Mack, 24, had been working as an escort in Philadelphia and was last seen by her family in New Jersey the year she disappeared.
According to prosecutors, Heuermann’s so-called “planning document,” recovered from a personal computer during a search over the summer, references the dumping site where parts of Mack's body were first found, on Mill Road in Manorville.
New details were revealed in the Gilgo Beach killings, including a more detailed sketch of a potential victim whose remains were found more than a decade ago. Investigators released new sketches of a potential victim, which could be the first-known male victim of alleged serial killer Rex Heuermann, who thus far has been charged with murdering six women. NBC New York's Greg Cergol reports.
That document was created in 2000, the year Mack went missing and was killed, according to prosecutors' bail application. They also allege Heuermann mutilated Mack's right leg, the same leg that bore a tattoo with her son's name, to thwart efforts to identify her.
In addition, prosecutors say their searches of Heuermann’s home yielded varied magazine and newspaper clippings of the Long Island serial killer, allegedly serving as “souvenirs or mementos” of his alleged crimes
Authorities have also been looking into the death of Karen Vergata, whose remains were first discovered in 1996 and finally identified in 2022 after a new DNA analysis.

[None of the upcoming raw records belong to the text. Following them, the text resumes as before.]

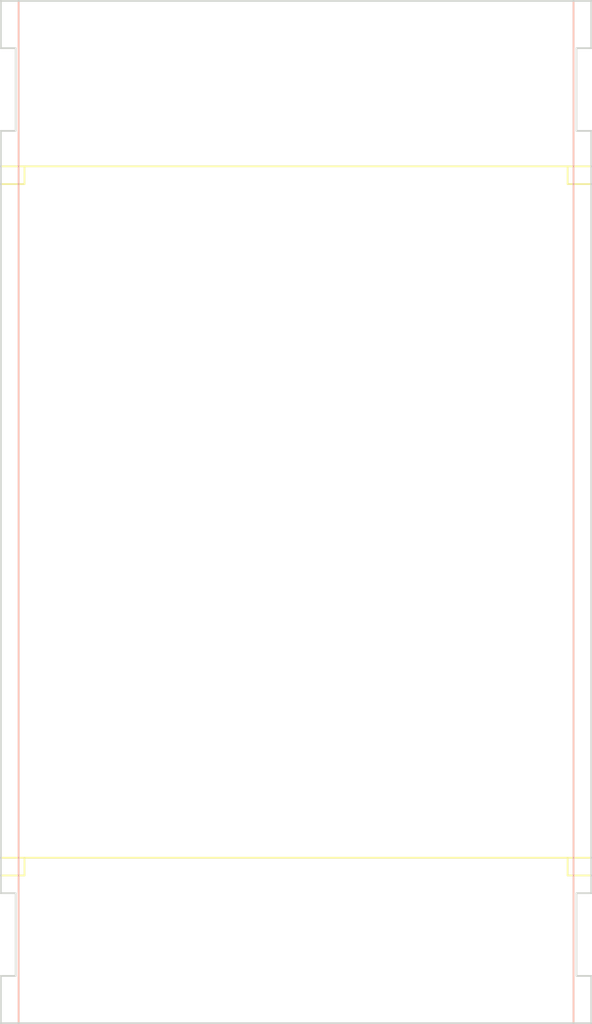
<source format=kicad_pcb>
(kicad_pcb (version 4) (host pcbnew "(2014-07-12 BZR 4289 GOST-COMMITTERS)-product")

  (general
    (links 0)
    (no_connects 0)
    (area 99.924999 49.924999 150.075001 136.575001)
    (thickness 1.6)
    (drawings 33)
    (tracks 0)
    (zones 0)
    (modules 0)
    (nets 1)
  )

  (page A4)
  (layers
    (0 F.Cu signal)
    (31 B.Cu signal)
    (36 B.SilkS user)
    (37 F.SilkS user)
    (38 B.Mask user)
    (39 F.Mask user)
    (40 Dwgs.User user)
    (44 Edge.Cuts user)
  )

  (setup
    (last_trace_width 0.2)
    (trace_clearance 0.2)
    (zone_clearance 0.3)
    (zone_45_only no)
    (trace_min 0.2)
    (segment_width 0.15)
    (edge_width 0.15)
    (via_size 0.9)
    (via_drill 0.4)
    (via_min_size 0.7)
    (via_min_drill 0.3)
    (uvia_size 0.7)
    (uvia_drill 0.3)
    (uvias_allowed no)
    (uvia_min_size 0.508)
    (uvia_min_drill 0.127)
    (pcb_text_width 0.3)
    (pcb_text_size 1.5 1.5)
    (mod_edge_width 0.15)
    (mod_text_size 1.5 1.5)
    (mod_text_width 0.15)
    (pad_size 1.5 1.5)
    (pad_drill 0.9)
    (pad_to_mask_clearance 0.2)
    (aux_axis_origin 150 136.5)
    (grid_origin 100 50)
    (visible_elements 7FFFF77F)
    (pcbplotparams
      (layerselection 0x010f0_80000001)
      (usegerberextensions true)
      (gerberprecision 5)
      (excludeedgelayer true)
      (linewidth 0.150000)
      (plotframeref false)
      (viasonmask false)
      (mode 1)
      (useauxorigin false)
      (hpglpennumber 1)
      (hpglpenspeed 20)
      (hpglpendiameter 15)
      (hpglpenoverlay 2)
      (psnegative false)
      (psa4output false)
      (plotreference true)
      (plotvalue true)
      (plotinvisibletext false)
      (padsonsilk false)
      (subtractmaskfromsilk false)
      (outputformat 1)
      (mirror false)
      (drillshape 0)
      (scaleselection 1)
      (outputdirectory Gerber/))
  )

  (net 0 "")

  (net_class Default "Это класс цепей по умолчанию."
    (clearance 0.2)
    (trace_width 0.2)
    (via_dia 0.9)
    (via_drill 0.4)
    (uvia_dia 0.7)
    (uvia_drill 0.3)
  )

  (net_class wide ""
    (clearance 0.2)
    (trace_width 0.5)
    (via_dia 0.9)
    (via_drill 0.4)
    (uvia_dia 0.7)
    (uvia_drill 0.3)
  )

  (gr_line (start 102 65.5) (end 102 64) (angle 90) (layer F.SilkS) (width 0.15))
  (gr_line (start 100 65.5) (end 102 65.5) (angle 90) (layer F.SilkS) (width 0.15))
  (gr_line (start 148.5 50) (end 148.5 136.5) (angle 90) (layer B.SilkS) (width 0.15))
  (gr_line (start 148 65.5) (end 150 65.5) (angle 90) (layer F.SilkS) (width 0.15))
  (gr_line (start 148 64) (end 148 65.5) (angle 90) (layer F.SilkS) (width 0.15))
  (gr_line (start 100 64) (end 150 64) (angle 90) (layer F.SilkS) (width 0.15))
  (gr_line (start 101.5 136.5) (end 101.5 50) (angle 90) (layer B.SilkS) (width 0.15))
  (gr_line (start 102 124) (end 102 122.5) (angle 90) (layer F.SilkS) (width 0.15))
  (gr_line (start 100 124) (end 102 124) (angle 90) (layer F.SilkS) (width 0.15))
  (gr_line (start 148 124) (end 148 122.5) (angle 90) (layer F.SilkS) (width 0.15))
  (gr_line (start 150 124) (end 148 124) (angle 90) (layer F.SilkS) (width 0.15))
  (gr_line (start 100 122.5) (end 150 122.5) (angle 90) (layer F.SilkS) (width 0.15))
  (gr_line (start 150 93.25) (end 100 93.25) (angle 90) (layer Dwgs.User) (width 0.15))
  (gr_line (start 150 125.5) (end 148.75 125.5) (angle 90) (layer Edge.Cuts) (width 0.15))
  (gr_line (start 150 132.5) (end 148.75 132.5) (angle 90) (layer Edge.Cuts) (width 0.15))
  (gr_line (start 101.25 125.5) (end 100 125.5) (angle 90) (layer Edge.Cuts) (width 0.15))
  (gr_line (start 101.25 132.5) (end 100 132.5) (angle 90) (layer Edge.Cuts) (width 0.15))
  (gr_line (start 148.75 61) (end 148.75 54) (angle 90) (layer Edge.Cuts) (width 0.15))
  (gr_line (start 150 61) (end 148.75 61) (angle 90) (layer Edge.Cuts) (width 0.15))
  (gr_line (start 150 54) (end 148.75 54) (angle 90) (layer Edge.Cuts) (width 0.15))
  (gr_line (start 101.25 61) (end 100 61) (angle 90) (layer Edge.Cuts) (width 0.15))
  (gr_line (start 101.25 54) (end 101.25 61) (angle 90) (layer Edge.Cuts) (width 0.15))
  (gr_line (start 100 54) (end 101.25 54) (angle 90) (layer Edge.Cuts) (width 0.15))
  (gr_line (start 101.25 125.5) (end 101.25 132.5) (angle 90) (layer Edge.Cuts) (width 0.15))
  (gr_line (start 148.75 125.5) (end 148.75 132.5) (angle 90) (layer Edge.Cuts) (width 0.15))
  (gr_line (start 100 132.5) (end 100 136.5) (angle 90) (layer Edge.Cuts) (width 0.15))
  (gr_line (start 100 61) (end 100 125.5) (angle 90) (layer Edge.Cuts) (width 0.15))
  (gr_line (start 100 50) (end 100 54) (angle 90) (layer Edge.Cuts) (width 0.15))
  (gr_line (start 150 132.5) (end 150 136.5) (angle 90) (layer Edge.Cuts) (width 0.15))
  (gr_line (start 150 61) (end 150 125.5) (angle 90) (layer Edge.Cuts) (width 0.15))
  (gr_line (start 150 50) (end 150 54) (angle 90) (layer Edge.Cuts) (width 0.15))
  (gr_line (start 150 50) (end 100 50) (angle 90) (layer Edge.Cuts) (width 0.15))
  (gr_line (start 100 136.5) (end 150 136.5) (angle 90) (layer Edge.Cuts) (width 0.15))

)

</source>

Heuermann, 61, was first arrested in July 2023 in the deaths of three of the so-called "Gilgo Four," whose remains were found in burlap sacks along a remote stretch of Ocean Parkway in 2010. He was later charged with the fourth.
The bodies of Maureen Brainard-Barnes Amber Lynn Costello, Melissa Barthelemy and Megan Waterman were discovered during a search for a missing escort, Shannan Gilbert, who later was found dead in a marsh. Her case was ruled an accidental drowning, though attorneys for her family maintained the autopsy was inconclusive.
Investigators say Gilbert's case is not tied to the others. Additional sets of remains turned up in that search for Gilbert, too. Authorities are still trying to identify some of them, including remains belonging to an "Asian Doe."
In June, authorities charged Heuermann with two additional murders, those of Jessica Taylor, whose hands and forearm were found along Ocean Parkway years after her torso turned up in the Manorville woods; and Sandra Costilla, who allegedly died a violent death by his hands in November 1993.
Heuermann has pleaded not guilty to the charges.
Heuermann has been held without bail since his initial arrest. If convicted, he faces multiple sentences of life without parole.